- [Page excerpt]
※

Two special operators handle the closing nibble. In fact they read and set the total length of the series of digits. The reading operator counts the number of digits until the closing nibble or the end of the memory allocated to the numeric field. The setting operator puts a closing nibble with bit pattern '1111' at the right of the desired series of digits. When this should be done beyond the right edge of the allocated memory nothing is put. By a Boolean output value this setting operator tells whether it has placed the nibble actually or not.

Opening nibble

The opening nibble contains the sign of the number and also the length of the exponent. The sign is in its first bit: 0 = '+' and 1 = '-'.  The other three bits tell the number of digits in the digit sequence that are used for the exponent.

octal pattern
  value         meaning
-------------   -------
    0           exponent is absent, so the absolute value of
                   the whole number ranges from 0 to 9.99..
    1           exponent contains 1 digit,
                   so its actual value ranges from -5 to +4.

※

- [Supplied information]

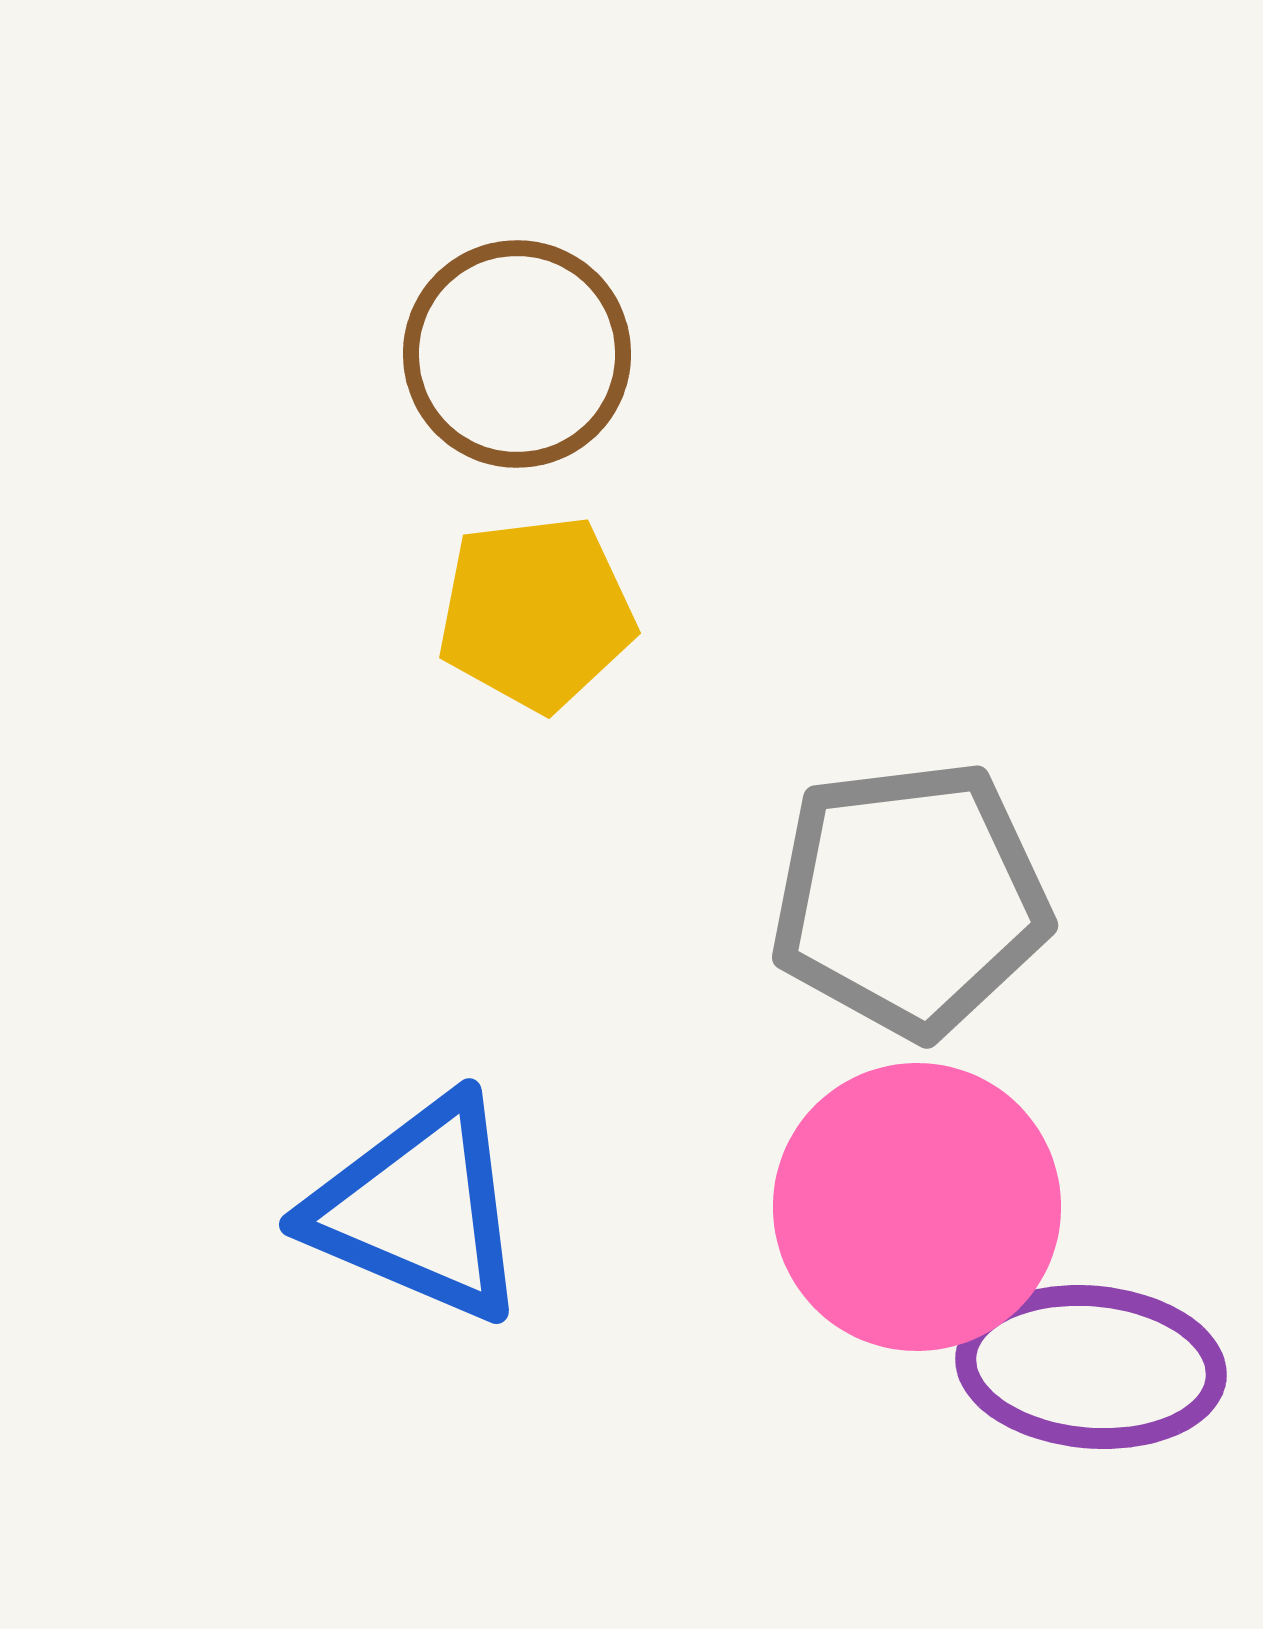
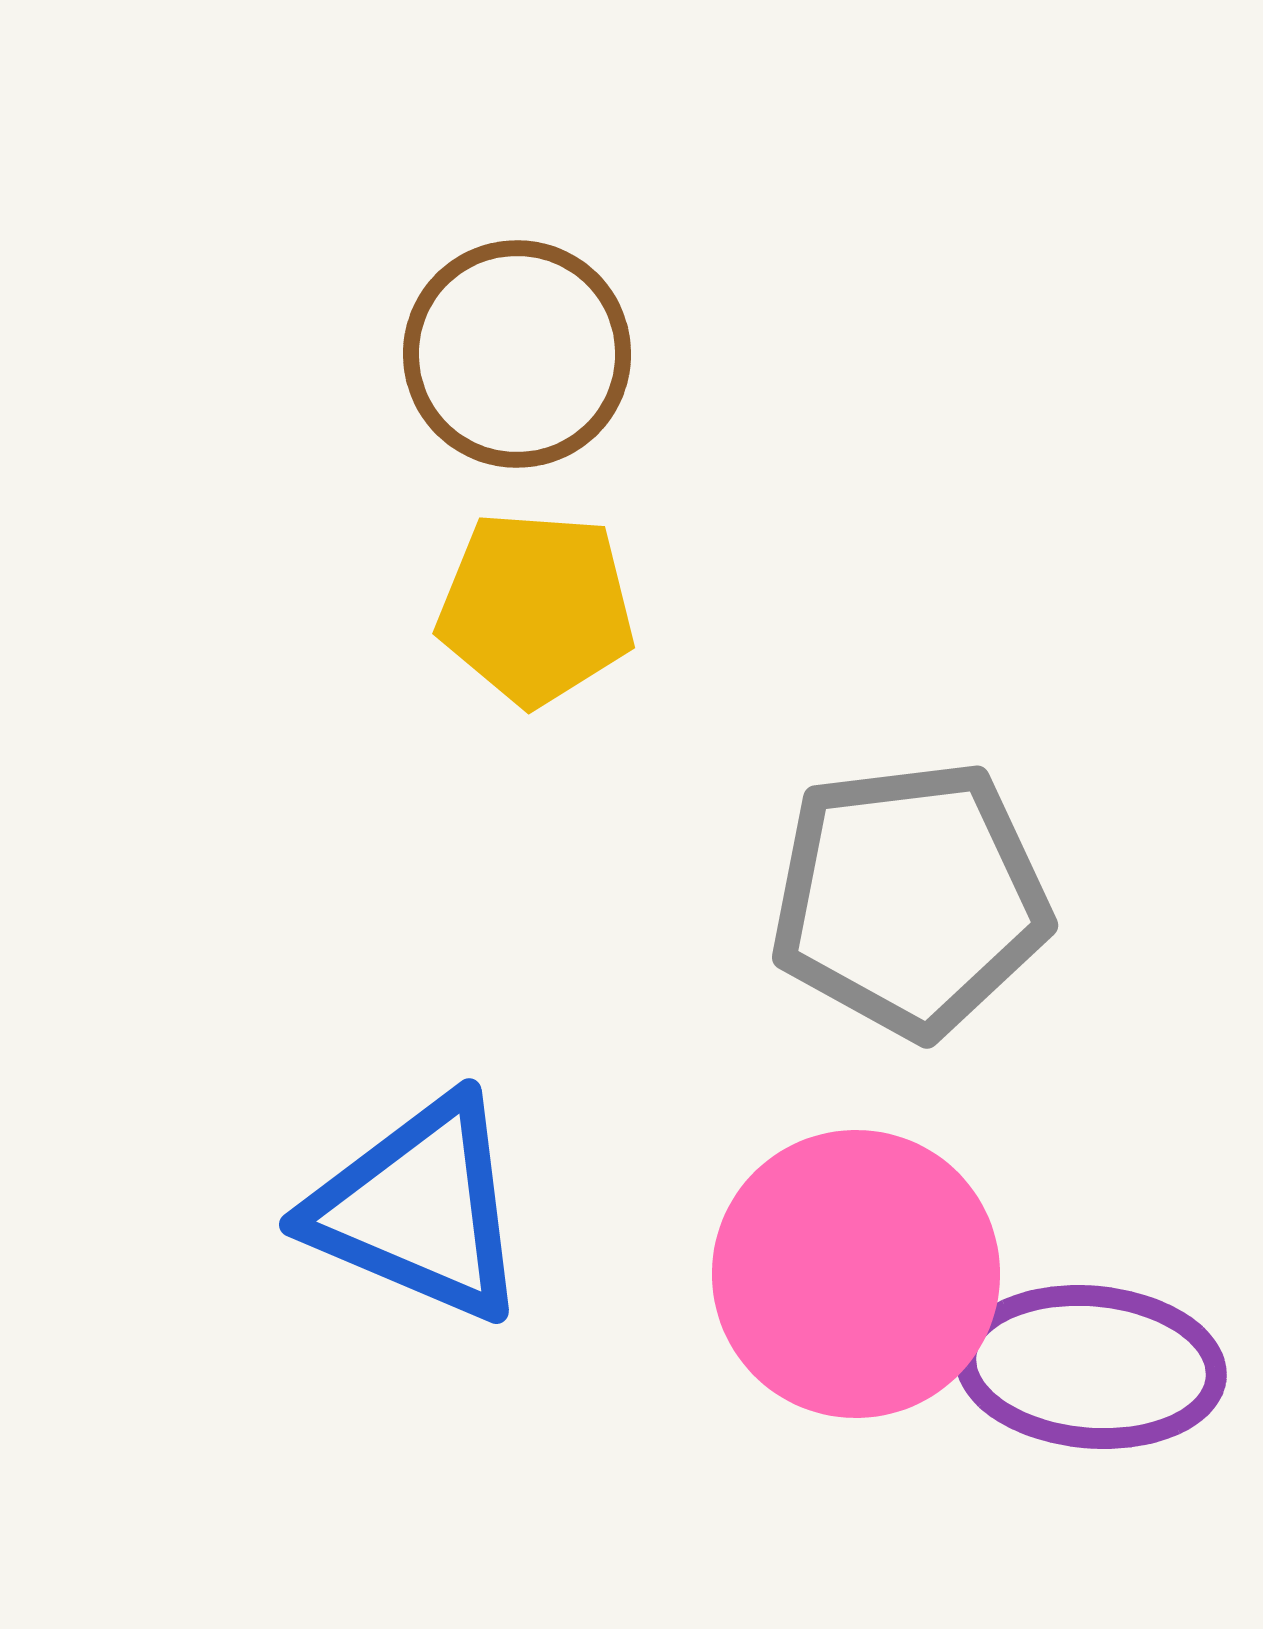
yellow pentagon: moved 5 px up; rotated 11 degrees clockwise
pink circle: moved 61 px left, 67 px down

※

- [Complete the following]
1. Please decide whether each statement agrees with the nibble excerpt. Answer yes or no, and quote the deciding words. (a) The setting operator places a closing nibble with bit pattern '1111'. (b) A first bit of 1 in the opening nibble marks a positive number. (c) An octal pattern value of 1 means the exponent contains two digits.
2. Copy the nibble excerpt word for word, starting with "Two special operators" and going on through "for the exponent.".
Answer using only the nibble excerpt, not the data.

- [Answers]
1.
(a) Yes: "puts a closing nibble with bit pattern '1111' at the right of the desired series of digits"
(b) No: "0 = '+' and 1 = '-'"
(c) No: "exponent contains 1 digit"

2.
Two special operators handle the closing nibble. In fact they read and set the total length of the series of digits. The reading operator counts the number of digits until the closing nibble or the end of the memory allocated to the numeric field. The setting operator puts a closing nibble with bit pattern '1111' at the right of the desired series of digits. When this should be done beyond the right edge of the allocated memory nothing is put. By a Boolean output value this setting operator tells whether it has placed the nibble actually or not.

Opening nibble

The opening nibble contains the sign of the number and also the length of the exponent. The sign is in its first bit: 0 = '+' and 1 = '-'.  The other three bits tell the number of digits in the digit sequence that are used for the exponent.